I thought we were all done talking about former Bob Dole speechwriter former ABC News political director Mark Halperin, whose star had seemed to stop rising toward the end of the Bush years -- but then he attached himself, leechlike, to reporter John Heilemann, to co-write "Game Change," a lengthy catalog of the 2008 presidential campaign's moments of least import.
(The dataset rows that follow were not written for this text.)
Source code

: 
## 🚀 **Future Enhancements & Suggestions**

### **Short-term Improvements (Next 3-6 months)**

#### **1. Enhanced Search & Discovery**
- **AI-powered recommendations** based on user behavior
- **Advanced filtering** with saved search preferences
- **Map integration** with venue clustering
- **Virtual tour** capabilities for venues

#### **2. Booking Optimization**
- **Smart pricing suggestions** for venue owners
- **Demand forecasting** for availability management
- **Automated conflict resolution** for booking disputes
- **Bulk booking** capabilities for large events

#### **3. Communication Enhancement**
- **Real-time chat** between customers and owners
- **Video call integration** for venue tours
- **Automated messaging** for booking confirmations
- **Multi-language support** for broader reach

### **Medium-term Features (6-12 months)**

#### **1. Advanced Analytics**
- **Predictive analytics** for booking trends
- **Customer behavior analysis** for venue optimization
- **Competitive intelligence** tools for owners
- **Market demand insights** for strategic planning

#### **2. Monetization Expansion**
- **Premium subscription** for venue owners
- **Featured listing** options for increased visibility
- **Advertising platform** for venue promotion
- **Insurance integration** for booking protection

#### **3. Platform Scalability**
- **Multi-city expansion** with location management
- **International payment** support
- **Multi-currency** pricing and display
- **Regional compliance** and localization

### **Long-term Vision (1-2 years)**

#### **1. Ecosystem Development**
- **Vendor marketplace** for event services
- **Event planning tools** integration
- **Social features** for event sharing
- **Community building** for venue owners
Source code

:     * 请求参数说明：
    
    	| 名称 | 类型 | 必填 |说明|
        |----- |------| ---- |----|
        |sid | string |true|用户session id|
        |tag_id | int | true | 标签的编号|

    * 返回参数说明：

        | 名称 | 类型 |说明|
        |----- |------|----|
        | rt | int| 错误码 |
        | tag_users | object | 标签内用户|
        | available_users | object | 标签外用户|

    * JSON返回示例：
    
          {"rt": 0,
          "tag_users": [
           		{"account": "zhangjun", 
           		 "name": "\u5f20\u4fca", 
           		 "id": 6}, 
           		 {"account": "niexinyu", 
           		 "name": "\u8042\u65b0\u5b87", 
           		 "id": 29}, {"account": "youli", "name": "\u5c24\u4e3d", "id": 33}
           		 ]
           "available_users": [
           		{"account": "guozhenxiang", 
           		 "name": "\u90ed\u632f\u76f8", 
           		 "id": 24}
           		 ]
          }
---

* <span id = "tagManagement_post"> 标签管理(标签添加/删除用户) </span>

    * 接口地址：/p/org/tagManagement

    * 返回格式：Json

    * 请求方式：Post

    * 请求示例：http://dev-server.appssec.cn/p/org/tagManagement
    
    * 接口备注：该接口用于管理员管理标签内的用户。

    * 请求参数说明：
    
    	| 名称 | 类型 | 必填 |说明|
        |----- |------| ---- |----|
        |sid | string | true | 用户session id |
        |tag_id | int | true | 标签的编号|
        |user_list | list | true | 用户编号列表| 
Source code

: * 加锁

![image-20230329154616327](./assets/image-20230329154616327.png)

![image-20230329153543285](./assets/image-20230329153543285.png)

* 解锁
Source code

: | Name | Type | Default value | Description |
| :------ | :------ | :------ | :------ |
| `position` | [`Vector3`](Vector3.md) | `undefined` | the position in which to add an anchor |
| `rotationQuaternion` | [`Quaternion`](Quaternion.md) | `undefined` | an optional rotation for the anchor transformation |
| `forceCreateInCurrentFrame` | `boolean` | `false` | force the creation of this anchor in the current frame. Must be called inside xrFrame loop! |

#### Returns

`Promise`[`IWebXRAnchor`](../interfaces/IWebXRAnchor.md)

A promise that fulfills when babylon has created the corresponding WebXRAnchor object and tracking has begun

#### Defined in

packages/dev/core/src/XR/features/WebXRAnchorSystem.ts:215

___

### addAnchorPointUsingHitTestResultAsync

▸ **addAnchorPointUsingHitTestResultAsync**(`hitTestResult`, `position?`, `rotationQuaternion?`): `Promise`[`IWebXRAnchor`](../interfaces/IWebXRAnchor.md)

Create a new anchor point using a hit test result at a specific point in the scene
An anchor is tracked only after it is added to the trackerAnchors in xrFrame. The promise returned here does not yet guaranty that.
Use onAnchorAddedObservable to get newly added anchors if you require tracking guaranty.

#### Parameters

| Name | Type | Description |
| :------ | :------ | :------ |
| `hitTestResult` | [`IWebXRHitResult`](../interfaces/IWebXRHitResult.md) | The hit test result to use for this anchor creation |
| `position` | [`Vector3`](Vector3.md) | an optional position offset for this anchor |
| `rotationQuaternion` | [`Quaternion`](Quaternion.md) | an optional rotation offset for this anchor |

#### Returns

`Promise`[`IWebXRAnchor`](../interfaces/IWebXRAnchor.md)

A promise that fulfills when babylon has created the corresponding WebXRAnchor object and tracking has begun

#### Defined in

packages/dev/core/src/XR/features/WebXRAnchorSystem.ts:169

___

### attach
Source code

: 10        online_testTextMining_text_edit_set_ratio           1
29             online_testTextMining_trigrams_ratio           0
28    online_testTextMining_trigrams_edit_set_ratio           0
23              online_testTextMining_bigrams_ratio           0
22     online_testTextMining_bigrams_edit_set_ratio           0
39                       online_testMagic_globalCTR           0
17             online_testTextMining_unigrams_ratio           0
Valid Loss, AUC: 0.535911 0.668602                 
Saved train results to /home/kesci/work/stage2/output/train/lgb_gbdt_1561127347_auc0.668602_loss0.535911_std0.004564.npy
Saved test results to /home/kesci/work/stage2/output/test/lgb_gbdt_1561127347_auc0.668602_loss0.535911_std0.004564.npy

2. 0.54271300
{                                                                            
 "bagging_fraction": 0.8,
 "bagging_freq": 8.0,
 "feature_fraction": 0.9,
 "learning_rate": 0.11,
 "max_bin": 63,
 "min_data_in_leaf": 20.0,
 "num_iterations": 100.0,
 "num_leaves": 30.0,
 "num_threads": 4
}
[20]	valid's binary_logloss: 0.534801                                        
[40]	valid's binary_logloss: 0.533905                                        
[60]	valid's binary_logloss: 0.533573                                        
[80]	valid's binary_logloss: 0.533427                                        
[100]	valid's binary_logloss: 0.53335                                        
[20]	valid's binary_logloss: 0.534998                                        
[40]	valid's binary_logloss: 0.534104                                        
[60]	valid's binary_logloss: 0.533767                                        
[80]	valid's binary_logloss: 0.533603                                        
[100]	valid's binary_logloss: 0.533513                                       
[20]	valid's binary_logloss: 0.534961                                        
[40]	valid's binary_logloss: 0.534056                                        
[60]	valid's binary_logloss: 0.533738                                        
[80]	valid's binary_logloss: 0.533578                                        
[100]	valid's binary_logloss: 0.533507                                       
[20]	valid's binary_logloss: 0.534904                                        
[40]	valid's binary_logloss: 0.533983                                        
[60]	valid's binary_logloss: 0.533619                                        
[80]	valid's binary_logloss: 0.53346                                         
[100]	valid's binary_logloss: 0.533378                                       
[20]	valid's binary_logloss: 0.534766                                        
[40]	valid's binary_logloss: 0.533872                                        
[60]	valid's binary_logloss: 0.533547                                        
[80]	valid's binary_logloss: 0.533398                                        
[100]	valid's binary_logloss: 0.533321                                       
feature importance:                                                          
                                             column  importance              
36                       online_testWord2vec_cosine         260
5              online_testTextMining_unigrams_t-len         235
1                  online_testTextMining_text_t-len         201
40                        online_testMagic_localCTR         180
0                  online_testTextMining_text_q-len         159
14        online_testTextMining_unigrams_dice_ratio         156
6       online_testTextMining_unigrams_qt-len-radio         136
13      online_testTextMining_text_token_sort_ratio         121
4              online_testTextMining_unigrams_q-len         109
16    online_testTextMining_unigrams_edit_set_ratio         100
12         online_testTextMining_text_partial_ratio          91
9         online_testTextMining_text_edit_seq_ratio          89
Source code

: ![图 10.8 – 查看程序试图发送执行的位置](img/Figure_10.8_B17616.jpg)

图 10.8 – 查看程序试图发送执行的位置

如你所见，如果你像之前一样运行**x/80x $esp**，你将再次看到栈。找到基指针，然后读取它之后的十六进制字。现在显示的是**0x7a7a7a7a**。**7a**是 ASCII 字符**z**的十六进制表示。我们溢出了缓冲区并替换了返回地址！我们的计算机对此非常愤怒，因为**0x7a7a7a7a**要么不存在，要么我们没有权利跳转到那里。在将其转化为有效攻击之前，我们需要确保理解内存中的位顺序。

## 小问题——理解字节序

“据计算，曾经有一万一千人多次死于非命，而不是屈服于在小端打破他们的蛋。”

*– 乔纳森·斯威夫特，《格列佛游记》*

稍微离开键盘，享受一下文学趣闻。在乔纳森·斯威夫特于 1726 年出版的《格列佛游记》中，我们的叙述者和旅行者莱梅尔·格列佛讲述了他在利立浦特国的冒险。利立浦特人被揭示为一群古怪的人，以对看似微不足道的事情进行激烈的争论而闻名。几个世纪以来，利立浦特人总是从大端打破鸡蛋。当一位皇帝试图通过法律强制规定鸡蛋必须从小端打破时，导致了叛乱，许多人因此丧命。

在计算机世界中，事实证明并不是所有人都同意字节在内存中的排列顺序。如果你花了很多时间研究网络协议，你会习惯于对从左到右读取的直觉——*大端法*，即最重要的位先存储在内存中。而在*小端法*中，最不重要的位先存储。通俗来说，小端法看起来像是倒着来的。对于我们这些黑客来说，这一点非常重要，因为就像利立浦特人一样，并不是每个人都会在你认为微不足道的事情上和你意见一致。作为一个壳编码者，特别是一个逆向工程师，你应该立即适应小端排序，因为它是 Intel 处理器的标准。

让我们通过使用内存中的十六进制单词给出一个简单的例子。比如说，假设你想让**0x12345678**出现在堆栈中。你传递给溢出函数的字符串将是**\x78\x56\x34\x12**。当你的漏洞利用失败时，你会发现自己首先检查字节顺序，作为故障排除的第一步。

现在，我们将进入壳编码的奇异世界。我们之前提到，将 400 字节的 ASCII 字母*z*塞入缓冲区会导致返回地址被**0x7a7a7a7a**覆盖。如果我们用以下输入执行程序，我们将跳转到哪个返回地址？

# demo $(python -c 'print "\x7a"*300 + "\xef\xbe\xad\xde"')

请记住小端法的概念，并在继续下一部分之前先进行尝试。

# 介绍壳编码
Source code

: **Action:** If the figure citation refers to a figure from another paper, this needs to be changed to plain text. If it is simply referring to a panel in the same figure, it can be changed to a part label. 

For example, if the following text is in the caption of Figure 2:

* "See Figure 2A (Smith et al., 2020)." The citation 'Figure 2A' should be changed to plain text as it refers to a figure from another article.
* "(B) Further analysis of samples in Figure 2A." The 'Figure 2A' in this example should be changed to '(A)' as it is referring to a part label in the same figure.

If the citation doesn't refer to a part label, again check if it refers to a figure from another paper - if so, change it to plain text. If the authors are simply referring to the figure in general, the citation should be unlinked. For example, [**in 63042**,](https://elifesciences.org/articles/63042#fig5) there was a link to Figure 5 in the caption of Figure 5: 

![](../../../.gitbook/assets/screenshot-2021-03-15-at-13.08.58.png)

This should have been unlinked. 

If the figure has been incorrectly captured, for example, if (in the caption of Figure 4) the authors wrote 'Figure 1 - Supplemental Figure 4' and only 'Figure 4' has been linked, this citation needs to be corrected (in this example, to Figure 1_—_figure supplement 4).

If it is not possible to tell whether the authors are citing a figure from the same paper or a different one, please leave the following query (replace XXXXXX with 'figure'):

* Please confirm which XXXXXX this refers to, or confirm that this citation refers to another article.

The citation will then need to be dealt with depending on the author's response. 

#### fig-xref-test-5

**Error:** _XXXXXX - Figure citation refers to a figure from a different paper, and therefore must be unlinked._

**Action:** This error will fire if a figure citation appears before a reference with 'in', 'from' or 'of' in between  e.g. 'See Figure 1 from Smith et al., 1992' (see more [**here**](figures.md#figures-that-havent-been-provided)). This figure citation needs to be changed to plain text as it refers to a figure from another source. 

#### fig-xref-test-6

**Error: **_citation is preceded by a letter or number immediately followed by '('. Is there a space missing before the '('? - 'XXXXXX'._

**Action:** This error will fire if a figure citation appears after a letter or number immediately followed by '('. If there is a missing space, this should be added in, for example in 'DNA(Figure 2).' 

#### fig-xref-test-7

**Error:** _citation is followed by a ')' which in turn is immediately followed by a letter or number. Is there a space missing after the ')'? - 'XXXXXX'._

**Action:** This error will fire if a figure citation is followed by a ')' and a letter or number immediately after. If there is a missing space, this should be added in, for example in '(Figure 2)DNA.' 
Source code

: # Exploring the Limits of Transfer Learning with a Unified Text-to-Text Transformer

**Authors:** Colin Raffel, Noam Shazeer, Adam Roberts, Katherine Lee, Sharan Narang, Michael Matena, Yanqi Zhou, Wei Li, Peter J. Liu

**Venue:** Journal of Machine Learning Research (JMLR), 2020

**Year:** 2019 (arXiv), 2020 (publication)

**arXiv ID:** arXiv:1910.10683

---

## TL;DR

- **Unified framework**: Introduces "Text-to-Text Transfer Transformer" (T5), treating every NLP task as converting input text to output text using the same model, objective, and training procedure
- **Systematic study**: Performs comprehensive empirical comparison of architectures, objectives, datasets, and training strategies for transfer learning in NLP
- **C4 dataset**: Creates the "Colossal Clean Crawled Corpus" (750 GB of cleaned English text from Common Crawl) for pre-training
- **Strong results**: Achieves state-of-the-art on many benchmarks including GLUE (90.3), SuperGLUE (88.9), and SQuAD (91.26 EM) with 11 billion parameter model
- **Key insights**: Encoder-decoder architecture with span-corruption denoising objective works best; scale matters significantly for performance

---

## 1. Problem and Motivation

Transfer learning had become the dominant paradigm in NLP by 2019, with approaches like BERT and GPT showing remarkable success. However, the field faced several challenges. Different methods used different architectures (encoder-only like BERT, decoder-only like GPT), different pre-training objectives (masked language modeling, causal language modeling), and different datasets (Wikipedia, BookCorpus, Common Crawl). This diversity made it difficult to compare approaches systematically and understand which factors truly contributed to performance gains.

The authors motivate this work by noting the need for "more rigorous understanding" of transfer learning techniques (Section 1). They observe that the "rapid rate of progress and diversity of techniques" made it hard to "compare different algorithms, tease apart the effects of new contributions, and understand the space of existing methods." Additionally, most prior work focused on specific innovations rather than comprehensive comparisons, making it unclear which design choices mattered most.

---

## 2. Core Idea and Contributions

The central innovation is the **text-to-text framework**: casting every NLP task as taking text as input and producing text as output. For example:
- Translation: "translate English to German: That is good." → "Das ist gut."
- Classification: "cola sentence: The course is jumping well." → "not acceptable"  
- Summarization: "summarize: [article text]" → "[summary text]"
Halperin used to write this thing called the Note, which was an e-mail newsletter that various Washingtonians whom Halperin referred to as "The Gang of 500" used to read to find out what they themselves thought about the news of the day. It was written as privileged wisdom from Beltway insiders -- cryptic references, obscure jokes, endless name-dropping, constant inexplicable plugs for the Palm restaurant -- when it was in fact just "whatever a professional political operative recently told Mark Halperin, along with links to political stories in the major papers."
While it ended up as an obvious exercise in making rubes feel like hip insiders, the Note began its life as an internal memo, and it was a fairly accurate reflection of a shallow, navel-gazing Washington press corps (this nonsense was produced by ABC News, not some horrid blog somewhere), completely asleep at the switch for the majority of the Bush administration, trapped in a bubble of spin and cynicism.
Halperin's belief in the unerring political instincts of Karl Rove and the godlike omniscience of Matt Drudge eventually made the tone of the Note get a little Pravda-y. Take June of 2006, shortly before Democrats retook Congress, as the Bush presidency began grinding to its miserable conclusion:
Could it be that the Democrats' inability to come up with a consensus "anti-war" position is more of a midterm problem for them than HarrietMiersDubaideficitsKatrinaearmarksimmigrationgasprices is for the Republicans?
Could it have been? Maybe if Dan Bartlett had met a genie that day!
Repetition of White House spin is a fairly noxious trait in a journalist, but Halperin's worst quality is actually that he is constantly wrong. He is a professional political analyst, yet he often seems to be completely, 100 percent wrong about even the horse-race aspects of politics that he specializes in. He kept promising, in 2006, that Bush's approval ratings would once again surge past 50 percent. Remember when John McCain "suspended his campaign" to fix the economy? Mark Halperin said McCain won the week.
The book Halperin wrote before "Game Change" was "The Way to Win," his preview of "the way to win" the presidential election in 2008. His advice was to emulate Karl Rove and worship Matt Drudge -- the key to victory seemed to involve a lot of Matt Drudge -- and the 2008 election as it actually happened made the whole book (which he co-wrote with Politico co-founder John Harris!) look utterly ridiculous.
But then "Game Change" happened, with its depressing "deep background" stories of politicians saying rude things behind closed doors, and because the political-media industry still loves that stuff, Halperin is now an MSNBC contributor, in addition to his much more ignorable role blogging reliably incorrect counterintuitive takes on the prevailing CW over at Time.
All we at the War Room Hack Thirty ask for is a little accountability. At the very least, Halperin's TV chyron should read, "ALWAYS WRONG ABOUT EVERYTHING."
Repeat offenses: Obsequious relationship to power, Drudge-baiting, awfulness, self-promotion, getting everything wrong.
Representative quote:
"To see what the future could look like, click here."
(The link, posted the night before the selection of Joe Biden as Barack Obama's running mate, led to a photo of Sen. Obama with Sen. Dick Lugar.)
Correction: Minor hack Mark Helprin was the former Dole speechwriter, of course. I apologize for the error.